▶ WHAT THIS TASK INVOLVES:
Reproduce word for word the lines of the entries from the one that contains "Official record, temperature" up to and including the one that contains "Entry: 80 °F".

▶ DATA FOR THIS EXERCISE:
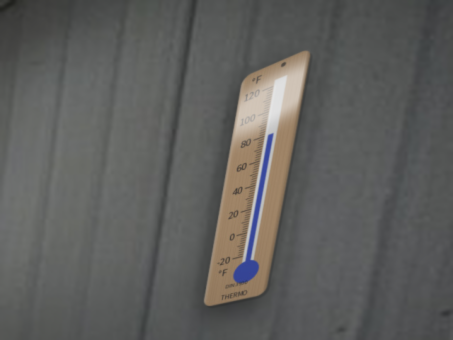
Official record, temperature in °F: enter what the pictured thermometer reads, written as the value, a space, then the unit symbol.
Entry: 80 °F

--

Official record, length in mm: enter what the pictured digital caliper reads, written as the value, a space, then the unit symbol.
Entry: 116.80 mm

...

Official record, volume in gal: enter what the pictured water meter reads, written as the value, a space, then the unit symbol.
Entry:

▶ YOUR RESPONSE:
Official record, temperature in °F: enter what the pictured thermometer reads, written as the value, a space, then the unit symbol.
Entry: 80 °F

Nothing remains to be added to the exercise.